La crítica alaba el segundo álbum de este músico olívico que ha acompañado al piano a Nacho Vegas en su última gira

29 may 2009 . Actualizado a las 11:56 h.

Es uno de los artistas más prometedores de la escena nacional y varios críticos ya han catalogado su nuevo disco como uno de los mejores del año. Eso sí, si tecleas su nombre en un buscador de Internet sigue apareciendo la pregunta: ¿quién está detrás de Abraham Boba? El enigma aún rodea al álter ego del músico vigués David Cobas Pereiro, que atendió a La Voz antes de una dura sesión de ensayos. Las 24 horas del día no le llegan ya que le espera una semana movidita.
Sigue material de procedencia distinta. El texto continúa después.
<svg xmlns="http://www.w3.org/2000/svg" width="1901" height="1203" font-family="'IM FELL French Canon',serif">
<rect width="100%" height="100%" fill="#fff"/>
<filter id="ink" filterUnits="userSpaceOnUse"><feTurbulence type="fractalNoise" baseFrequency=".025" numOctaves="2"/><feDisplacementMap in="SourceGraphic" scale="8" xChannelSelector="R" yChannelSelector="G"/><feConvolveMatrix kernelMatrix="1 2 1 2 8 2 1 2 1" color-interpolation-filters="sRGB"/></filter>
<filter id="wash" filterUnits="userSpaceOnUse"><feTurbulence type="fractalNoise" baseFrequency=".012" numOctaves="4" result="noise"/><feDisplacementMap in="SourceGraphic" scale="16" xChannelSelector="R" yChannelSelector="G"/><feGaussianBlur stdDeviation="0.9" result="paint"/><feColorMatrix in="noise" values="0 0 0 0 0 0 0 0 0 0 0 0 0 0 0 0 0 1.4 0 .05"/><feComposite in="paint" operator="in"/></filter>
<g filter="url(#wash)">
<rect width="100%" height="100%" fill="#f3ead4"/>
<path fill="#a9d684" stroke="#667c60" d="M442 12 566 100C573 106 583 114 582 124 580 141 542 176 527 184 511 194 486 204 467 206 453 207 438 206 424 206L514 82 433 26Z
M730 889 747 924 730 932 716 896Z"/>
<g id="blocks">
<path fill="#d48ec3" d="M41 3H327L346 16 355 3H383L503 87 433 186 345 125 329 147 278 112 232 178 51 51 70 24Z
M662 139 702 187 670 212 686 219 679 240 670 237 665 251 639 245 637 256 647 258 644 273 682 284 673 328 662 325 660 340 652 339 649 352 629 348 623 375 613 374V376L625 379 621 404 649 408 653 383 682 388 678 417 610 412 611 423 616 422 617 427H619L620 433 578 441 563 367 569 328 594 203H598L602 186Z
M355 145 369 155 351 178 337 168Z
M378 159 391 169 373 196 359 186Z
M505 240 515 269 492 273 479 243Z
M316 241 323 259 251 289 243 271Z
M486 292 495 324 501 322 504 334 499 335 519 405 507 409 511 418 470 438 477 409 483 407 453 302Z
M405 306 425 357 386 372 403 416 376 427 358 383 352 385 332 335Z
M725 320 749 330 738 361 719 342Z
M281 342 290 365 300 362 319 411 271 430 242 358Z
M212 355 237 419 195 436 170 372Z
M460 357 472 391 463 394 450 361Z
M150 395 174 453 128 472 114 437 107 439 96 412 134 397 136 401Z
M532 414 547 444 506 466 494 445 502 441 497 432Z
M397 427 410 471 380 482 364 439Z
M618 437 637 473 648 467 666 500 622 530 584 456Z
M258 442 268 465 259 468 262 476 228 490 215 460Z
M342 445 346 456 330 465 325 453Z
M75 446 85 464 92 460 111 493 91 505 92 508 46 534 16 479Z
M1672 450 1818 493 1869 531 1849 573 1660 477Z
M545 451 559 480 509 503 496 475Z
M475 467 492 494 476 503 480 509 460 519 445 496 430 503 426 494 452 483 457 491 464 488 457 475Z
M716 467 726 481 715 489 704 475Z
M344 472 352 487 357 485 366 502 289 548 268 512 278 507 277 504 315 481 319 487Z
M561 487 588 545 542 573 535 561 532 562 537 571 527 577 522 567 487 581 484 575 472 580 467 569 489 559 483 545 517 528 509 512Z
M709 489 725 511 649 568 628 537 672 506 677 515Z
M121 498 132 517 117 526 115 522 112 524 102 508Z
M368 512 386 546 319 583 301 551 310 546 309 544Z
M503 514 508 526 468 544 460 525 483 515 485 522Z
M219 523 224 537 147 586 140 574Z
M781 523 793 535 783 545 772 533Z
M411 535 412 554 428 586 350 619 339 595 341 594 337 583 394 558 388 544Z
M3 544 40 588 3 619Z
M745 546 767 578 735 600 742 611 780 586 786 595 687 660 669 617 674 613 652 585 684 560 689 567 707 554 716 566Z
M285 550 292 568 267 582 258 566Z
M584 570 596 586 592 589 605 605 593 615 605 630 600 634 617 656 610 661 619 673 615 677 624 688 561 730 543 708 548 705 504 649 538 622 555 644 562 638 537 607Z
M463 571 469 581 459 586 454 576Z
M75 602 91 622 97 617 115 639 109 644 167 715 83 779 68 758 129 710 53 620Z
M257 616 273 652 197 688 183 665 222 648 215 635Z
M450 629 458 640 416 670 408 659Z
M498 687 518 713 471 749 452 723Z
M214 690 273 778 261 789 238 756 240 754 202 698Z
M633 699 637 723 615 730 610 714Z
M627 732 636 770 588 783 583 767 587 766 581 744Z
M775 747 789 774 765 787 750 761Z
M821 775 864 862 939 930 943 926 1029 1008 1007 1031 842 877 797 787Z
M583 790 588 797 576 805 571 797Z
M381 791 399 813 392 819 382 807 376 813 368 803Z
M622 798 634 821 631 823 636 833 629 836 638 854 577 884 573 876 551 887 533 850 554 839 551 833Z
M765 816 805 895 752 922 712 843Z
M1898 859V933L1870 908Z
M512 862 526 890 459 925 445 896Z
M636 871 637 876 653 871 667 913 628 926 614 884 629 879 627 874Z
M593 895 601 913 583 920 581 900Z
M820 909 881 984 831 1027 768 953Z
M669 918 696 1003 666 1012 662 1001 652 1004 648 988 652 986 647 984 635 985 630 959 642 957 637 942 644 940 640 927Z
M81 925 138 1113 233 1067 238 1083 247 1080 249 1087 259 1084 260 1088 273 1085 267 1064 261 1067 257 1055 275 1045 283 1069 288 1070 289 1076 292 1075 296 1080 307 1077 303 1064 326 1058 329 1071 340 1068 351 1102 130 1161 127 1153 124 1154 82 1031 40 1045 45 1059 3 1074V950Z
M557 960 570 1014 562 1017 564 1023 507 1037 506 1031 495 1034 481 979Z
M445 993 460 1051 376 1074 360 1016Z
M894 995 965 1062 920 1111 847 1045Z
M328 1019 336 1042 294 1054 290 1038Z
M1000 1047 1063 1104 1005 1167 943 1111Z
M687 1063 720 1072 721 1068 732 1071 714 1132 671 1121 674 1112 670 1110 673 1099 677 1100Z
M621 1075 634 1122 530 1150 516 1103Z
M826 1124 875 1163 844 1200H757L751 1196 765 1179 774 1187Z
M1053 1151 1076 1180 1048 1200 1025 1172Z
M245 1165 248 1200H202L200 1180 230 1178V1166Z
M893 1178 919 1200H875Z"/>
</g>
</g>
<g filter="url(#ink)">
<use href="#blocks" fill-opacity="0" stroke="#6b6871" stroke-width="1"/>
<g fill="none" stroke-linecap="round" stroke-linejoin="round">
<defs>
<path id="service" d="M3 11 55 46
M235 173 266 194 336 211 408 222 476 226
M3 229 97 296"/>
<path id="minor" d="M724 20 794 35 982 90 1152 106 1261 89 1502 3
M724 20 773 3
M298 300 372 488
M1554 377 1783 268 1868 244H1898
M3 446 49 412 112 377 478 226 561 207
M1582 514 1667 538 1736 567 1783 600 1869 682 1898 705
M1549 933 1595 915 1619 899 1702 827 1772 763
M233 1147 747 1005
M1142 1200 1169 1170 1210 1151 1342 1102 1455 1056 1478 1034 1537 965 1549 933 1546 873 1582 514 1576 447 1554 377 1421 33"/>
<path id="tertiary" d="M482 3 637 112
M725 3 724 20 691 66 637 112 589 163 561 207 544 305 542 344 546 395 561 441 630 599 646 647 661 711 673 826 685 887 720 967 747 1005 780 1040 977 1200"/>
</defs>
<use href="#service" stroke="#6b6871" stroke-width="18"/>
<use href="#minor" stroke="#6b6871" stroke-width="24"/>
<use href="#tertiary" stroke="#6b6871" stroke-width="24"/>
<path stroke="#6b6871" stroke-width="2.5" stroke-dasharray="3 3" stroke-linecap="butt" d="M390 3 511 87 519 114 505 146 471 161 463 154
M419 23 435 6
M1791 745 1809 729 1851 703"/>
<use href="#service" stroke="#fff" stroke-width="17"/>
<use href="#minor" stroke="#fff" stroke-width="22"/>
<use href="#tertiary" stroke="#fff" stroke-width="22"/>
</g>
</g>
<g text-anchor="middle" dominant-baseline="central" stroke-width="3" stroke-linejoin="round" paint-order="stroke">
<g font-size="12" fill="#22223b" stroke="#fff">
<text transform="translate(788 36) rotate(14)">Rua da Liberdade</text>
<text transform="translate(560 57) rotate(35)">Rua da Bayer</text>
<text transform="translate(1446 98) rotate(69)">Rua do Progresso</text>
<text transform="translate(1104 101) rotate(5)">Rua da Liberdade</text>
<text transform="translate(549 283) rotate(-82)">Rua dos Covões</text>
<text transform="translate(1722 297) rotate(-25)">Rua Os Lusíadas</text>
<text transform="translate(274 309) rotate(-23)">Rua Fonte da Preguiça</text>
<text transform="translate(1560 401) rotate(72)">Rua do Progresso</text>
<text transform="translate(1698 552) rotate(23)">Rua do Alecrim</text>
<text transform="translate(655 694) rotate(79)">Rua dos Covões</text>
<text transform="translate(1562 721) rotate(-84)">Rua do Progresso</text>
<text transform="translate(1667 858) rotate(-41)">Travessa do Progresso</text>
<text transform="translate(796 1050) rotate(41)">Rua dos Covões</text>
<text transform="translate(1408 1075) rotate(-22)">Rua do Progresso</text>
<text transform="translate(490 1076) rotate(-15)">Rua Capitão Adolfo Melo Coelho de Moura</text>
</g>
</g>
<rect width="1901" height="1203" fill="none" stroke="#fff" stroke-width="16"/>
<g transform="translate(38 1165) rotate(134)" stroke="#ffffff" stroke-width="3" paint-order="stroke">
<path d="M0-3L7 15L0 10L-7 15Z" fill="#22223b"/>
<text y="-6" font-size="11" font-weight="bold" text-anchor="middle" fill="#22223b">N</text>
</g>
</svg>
El próximo viernes presenta oficialmente en Madrid los temas de «La educación» y la noche anterior cierra con otra actuación la gira en la que ha acompañado al piano a Nacho Vegas.

David se fue de Vigo con 18 años y con ganas de ver cosas diferentes. En Barcelona comenzó su trayectoria musical y allí es donde nació Abraham. Quería desvincularse de todo lo que había hecho antes y eligió este nombre que mezcla moderno y clásico. Con 25 años enganchó el piano y de su relación con las teclas ha salido su particular estilo. «Elegí el piano porque descubrí que los recursos y herramientas que aprendí de forma autodidacta me valían de mucho a la hora de componer y hacer arreglos», reconoce David.

Su estilo con influencias del cabaré, el jazz y el sonido mediterráneo llamó la atención por su originalidad, elegancia y por su manera de jugar con la melancolía. Hablaban de él como el crooner que trataba con humor e ironía algunos temas de la sociedad en la que vivimos. «Siempre me ha gustado escribir y no concibo una canción si no hay una historia y una letra antes», apunta David. En este segundo disco la temática es un poco más homogénea. «Lo compuse en un momento de muchos cambios y de decisiones importantes». Aún así, no es un disco pesimista. «Grabé el disco en Cádiz en los estudios de Paco Loco. Paco es muy creativo y aunque llevaba las cosas bastantes atadas introdujimos cambios en el sonido y la instrumentación. Hay bastantes más colores y no es tan frío como el primero», apunta el músico.